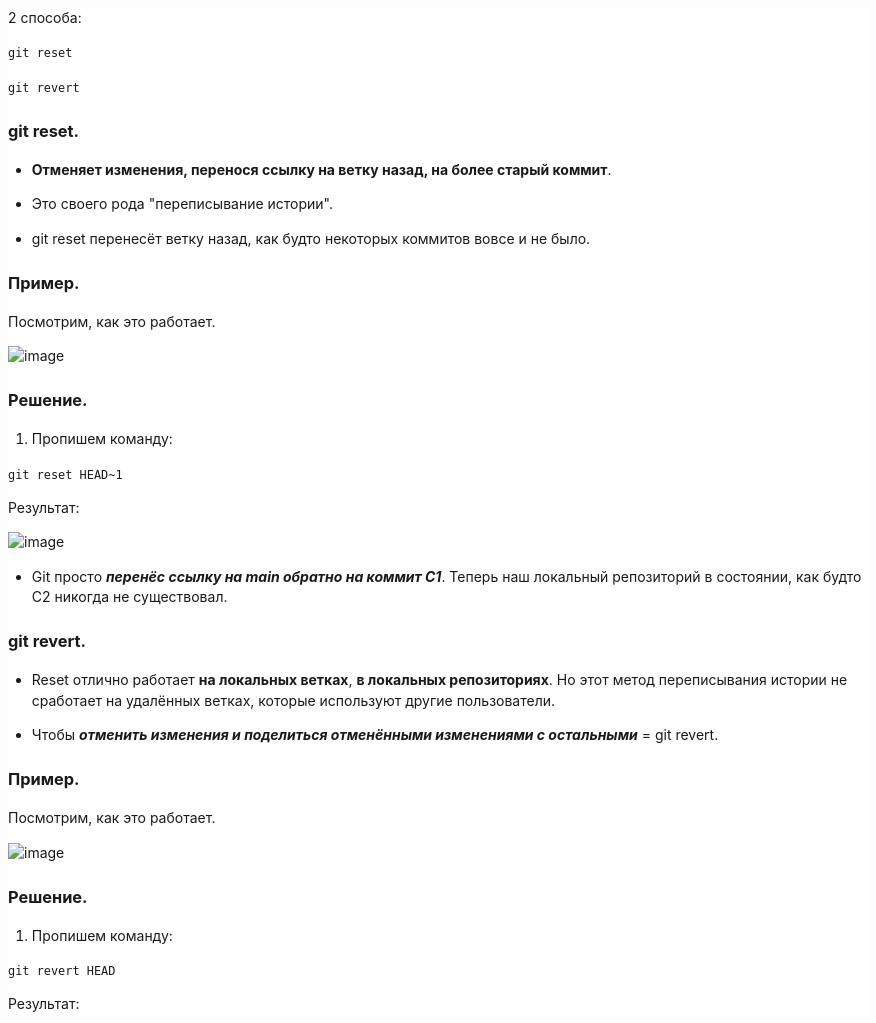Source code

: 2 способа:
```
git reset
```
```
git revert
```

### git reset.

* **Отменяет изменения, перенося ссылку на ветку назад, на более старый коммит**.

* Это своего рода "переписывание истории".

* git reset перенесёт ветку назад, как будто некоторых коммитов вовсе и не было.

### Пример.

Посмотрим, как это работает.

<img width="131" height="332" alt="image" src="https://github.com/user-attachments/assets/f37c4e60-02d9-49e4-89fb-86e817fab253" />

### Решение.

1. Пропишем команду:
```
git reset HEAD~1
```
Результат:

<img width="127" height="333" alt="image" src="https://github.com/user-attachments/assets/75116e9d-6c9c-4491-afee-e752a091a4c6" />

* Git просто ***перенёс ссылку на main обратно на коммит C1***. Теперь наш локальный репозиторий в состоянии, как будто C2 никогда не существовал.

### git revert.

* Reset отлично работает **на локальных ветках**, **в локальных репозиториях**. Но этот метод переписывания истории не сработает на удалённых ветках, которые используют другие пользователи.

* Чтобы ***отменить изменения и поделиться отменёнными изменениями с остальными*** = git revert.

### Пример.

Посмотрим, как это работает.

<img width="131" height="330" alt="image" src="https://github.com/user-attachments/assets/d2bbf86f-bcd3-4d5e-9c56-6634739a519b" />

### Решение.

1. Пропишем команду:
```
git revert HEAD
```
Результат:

What you will do: Images are not wanted in the copy. Please print the material above exactly.

Task response:
Source code

: 2 способа:
```
git reset
```
```
git revert
```

### git reset.

* **Отменяет изменения, перенося ссылку на ветку назад, на более старый коммит**.

* Это своего рода "переписывание истории".

* git reset перенесёт ветку назад, как будто некоторых коммитов вовсе и не было.

### Пример.

Посмотрим, как это работает.

<img width="131" height="332" alt="image" src="https://github.com/user-attachments/assets/f37c4e60-02d9-49e4-89fb-86e817fab253" />

### Решение.

1. Пропишем команду:
```
git reset HEAD~1
```
Результат:

<img width="127" height="333" alt="image" src="https://github.com/user-attachments/assets/75116e9d-6c9c-4491-afee-e752a091a4c6" />

* Git просто ***перенёс ссылку на main обратно на коммит C1***. Теперь наш локальный репозиторий в состоянии, как будто C2 никогда не существовал.

### git revert.

* Reset отлично работает **на локальных ветках**, **в локальных репозиториях**. Но этот метод переписывания истории не сработает на удалённых ветках, которые используют другие пользователи.

* Чтобы ***отменить изменения и поделиться отменёнными изменениями с остальными*** = git revert.

### Пример.

Посмотрим, как это работает.

<img width="131" height="330" alt="image" src="https://github.com/user-attachments/assets/d2bbf86f-bcd3-4d5e-9c56-6634739a519b" />

### Решение.

1. Пропишем команду:
```
git revert HEAD
```
Результат:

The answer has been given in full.